2.0 KiB
Setting up TURN/STURN
In order to make or receive calls, a TURN server is required. conduwuit suggests using Coturn for this purpose, which is also available as a Docker image.
Configuration
Create a configuration file called coturn.conf containing:
use-auth-secret
static-auth-secret=<a secret key>
realm=<your server domain>
A common way to generate a suitable alphanumeric secret key is by using pwgen -s 64 1.
These same values need to be set in conduwuit. You can either modify conduwuit.toml to include these lines:
turn_uris = ["turn:<your server domain>?transport=udp", "turn:<your server domain>?transport=tcp"]
turn_secret = "<secret key from coturn configuration>"
or append the following to the docker environment variables dependig on which configuration method you used earlier:
CONDUIT_TURN_URIS: '["turn:<your server domain>?transport=udp", "turn:<your server domain>?transport=tcp"]'
CONDUIT_TURN_SECRET: "<secret key from coturn configuration>"
Restart conduwuit to apply these changes.
Run
Run the Coturn image using
docker run -d --network=host -v $(pwd)/coturn.conf:/etc/coturn/turnserver.conf coturn/coturn
or docker-compose.
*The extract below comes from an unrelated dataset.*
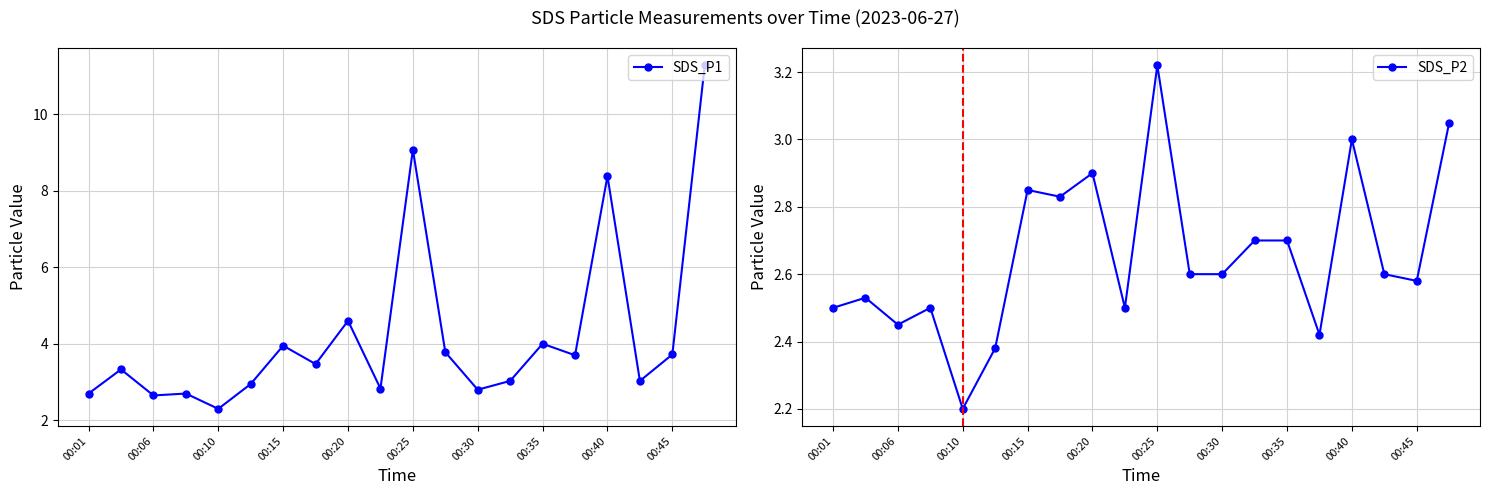

True or false: SDS_P1 has more than 2 interior local peaks.

True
For the latter, paste the following section into a file called docker-compose.yml
and run docker compose up -d in the same directory.
version: 3
services:
turn:
container_name: coturn-server
image: docker.io/coturn/coturn
restart: unless-stopped
network_mode: "host"
volumes:
- ./coturn.conf:/etc/coturn/turnserver.conf
To understand why the host networking mode is used and explore alternative configuration options, please visit Coturn's Docker documentation.
For security recommendations see Synapse's Coturn documentation.